Who qualifies for screening?

Lung cancer screening is recommended for those considered at high risk, which includes anyone age 55 to 80 who is a current smoker or who quit smoking in the last 15 years and smoked the equivalent of 30 pack years (defined as 1 pack a day for 30 years, 2 packs for 15 years, or any combination of years and packs that equals 30).

Many people who receive a diagnosis of lung cancer think it automatically has a deadly prognosis, McKee said. However, she likened lung cancer screening to mammography for breast cancer. “Like mammography, the earlier [the cancer] is found, the more easily cured it is,” she said.

Because most patients with lung cancer are not diagnosed until it is advanced, the survival rate at 5 years is poor—about 17% or 18%. But in a screening center population, rates are improved, she noted. About 85% of lung cancers discovered via screening are found at stage I or stage II; at stage I, there is a 90% cure rate, she said.

However, there are “a lot of moving parts” in a screening program, starting with first training a primary care provider about having a conversation with a patient at high risk for lung cancer about screening, McKee said.

Lahey came up with a “best practice alert” that is integrated into electronic health records because primary care doctors “need those prompts and supports” to alert them when the patient standing before them is a screening candidate, she said.

The age range for screening is different, depending on whether the payer is Medicare, Medicaid, or a commercial payer. For government programs, the age range is from 55 to 77, and for commercial insurers, the cutoff extends until age 80. For qualifying patients, there is no copay.

Screening programs must have patient navigators involved, as well as a system to capture program metrics and data and ensure patient follow up.

Reimbursement and next steps

One of the challenges for LCS centers is poor reimbursement, McKee said, as she noted that reimbursement from CMS keeps dropping, from $112.49 in 2016 to $59.84 in 2017 to $52.56 in 2018. It is unlikely that a stand-alone screening center can be financially viable in that environment, which is why most are contained in larger healthcare systems or multispecialty accountable care organizations, where any tumors that are found can also be treated.

“A center only doing the screening is really going to struggle,” she said. “We really need leadership on reimbursement.”

Looking ahead, McKee is hoping that screening criteria will become more liberal in the United States, following the September release in Europe of the NELSON screening trial results. In that study, 15,792 individuals were randomized 1:1 to either the study arm or the control arm. The control arm consisted of no screening whatsoever, which McKee said is more analogous to the US screening situation. In the NELSON study arm, participants were offered CT screenings at baseline and at 1, 3, and 5.5 years after randomization.

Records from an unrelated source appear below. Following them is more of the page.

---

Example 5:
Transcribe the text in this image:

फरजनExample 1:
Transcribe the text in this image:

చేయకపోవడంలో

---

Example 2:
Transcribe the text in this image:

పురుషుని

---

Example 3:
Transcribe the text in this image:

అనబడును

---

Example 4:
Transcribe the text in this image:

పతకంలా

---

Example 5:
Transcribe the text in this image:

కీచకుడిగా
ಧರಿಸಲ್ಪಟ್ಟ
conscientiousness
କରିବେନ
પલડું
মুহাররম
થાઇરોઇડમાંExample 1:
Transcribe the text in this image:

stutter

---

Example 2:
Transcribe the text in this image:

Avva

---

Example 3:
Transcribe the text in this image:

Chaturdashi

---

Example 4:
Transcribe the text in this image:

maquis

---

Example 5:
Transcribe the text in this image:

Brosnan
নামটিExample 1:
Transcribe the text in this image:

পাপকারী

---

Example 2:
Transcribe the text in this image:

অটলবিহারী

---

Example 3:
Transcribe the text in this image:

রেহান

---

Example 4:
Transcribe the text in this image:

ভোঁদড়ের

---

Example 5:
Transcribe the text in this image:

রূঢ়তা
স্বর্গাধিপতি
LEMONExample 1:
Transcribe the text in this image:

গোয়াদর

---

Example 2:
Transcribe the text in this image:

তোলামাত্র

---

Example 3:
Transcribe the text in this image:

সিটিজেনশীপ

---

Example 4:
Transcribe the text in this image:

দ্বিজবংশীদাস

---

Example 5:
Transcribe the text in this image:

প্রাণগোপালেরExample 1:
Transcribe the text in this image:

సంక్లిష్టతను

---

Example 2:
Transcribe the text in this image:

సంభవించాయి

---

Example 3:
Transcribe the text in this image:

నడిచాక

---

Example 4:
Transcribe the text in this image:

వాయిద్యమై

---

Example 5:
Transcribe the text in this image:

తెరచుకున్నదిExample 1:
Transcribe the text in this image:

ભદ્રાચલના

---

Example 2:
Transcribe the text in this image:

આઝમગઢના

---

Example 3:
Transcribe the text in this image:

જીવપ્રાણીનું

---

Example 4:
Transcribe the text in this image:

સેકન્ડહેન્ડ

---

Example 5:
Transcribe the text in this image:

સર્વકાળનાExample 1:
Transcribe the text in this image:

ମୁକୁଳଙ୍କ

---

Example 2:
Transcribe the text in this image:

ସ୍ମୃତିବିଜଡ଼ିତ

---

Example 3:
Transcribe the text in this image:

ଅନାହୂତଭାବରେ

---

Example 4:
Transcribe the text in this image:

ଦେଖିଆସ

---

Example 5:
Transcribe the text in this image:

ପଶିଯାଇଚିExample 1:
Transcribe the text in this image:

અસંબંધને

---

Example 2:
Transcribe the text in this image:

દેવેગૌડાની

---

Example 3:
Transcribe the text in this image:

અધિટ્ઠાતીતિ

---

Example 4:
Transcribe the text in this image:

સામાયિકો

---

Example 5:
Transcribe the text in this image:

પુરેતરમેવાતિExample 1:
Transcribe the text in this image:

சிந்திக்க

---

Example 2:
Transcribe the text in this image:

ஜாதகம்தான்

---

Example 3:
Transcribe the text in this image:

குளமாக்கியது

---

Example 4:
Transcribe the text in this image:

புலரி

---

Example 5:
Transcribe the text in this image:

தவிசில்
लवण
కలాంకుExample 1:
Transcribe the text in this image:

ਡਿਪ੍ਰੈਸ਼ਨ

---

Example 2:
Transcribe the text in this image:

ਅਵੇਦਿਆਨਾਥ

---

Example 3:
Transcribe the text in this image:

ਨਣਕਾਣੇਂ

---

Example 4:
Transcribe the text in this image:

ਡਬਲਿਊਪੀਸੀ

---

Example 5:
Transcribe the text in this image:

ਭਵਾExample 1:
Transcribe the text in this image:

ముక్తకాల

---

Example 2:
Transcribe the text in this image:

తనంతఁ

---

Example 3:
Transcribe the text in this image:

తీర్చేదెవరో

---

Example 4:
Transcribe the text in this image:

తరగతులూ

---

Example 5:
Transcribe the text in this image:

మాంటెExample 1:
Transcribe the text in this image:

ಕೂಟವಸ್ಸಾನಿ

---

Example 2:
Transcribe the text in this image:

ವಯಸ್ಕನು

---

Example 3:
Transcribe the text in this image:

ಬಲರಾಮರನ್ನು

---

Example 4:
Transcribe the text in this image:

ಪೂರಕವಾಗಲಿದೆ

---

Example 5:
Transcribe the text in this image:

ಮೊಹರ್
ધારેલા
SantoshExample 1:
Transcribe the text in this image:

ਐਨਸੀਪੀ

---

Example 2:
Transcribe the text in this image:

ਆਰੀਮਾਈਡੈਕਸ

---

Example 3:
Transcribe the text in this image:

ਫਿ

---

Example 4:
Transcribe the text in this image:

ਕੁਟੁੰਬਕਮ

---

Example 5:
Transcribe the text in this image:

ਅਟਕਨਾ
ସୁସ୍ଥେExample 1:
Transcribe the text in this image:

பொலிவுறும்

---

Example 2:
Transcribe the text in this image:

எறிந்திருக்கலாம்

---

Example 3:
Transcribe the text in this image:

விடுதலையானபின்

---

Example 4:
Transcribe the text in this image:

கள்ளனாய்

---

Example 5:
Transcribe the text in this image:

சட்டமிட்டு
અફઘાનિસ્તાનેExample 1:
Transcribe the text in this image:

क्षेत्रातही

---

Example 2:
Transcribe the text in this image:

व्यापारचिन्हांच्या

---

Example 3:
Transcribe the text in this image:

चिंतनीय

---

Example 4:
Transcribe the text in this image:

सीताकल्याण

Participants age 50 to 75 were included in the study if they were current smokers or quit within the past 10 years, or had a 15-pack year history (10 cigarettes a day for 30 years) or had an 18.75 pack year history.

The CT screenings led to a 26% reduction in lung cancer deaths for men, and in women, up to a 61% reduction. By comparison, the US trial that led to the screening guidelines—the National Lung Screening Trial—compared low-dose CT scans with chest X-rays, and shoed a 20% relative reduction in overall mortality.

Smoking cessation is part of the process

Smoking cessation counseling is a required component of the screening process if the patient is still an active smoker. At multiple points of contact, encouragement to quit smoking and resources to do so should be provided, the guide says.

About 42% of US adults smoked in the 1960s; that percentage has dropped to about 15.5.% today, according to the CDC. Older Americans who are now eligible for screening (those 55 and older) are the same ones who saw smoking popularized in advertising and in the media in the 1940s through the 1980s, the guide notes.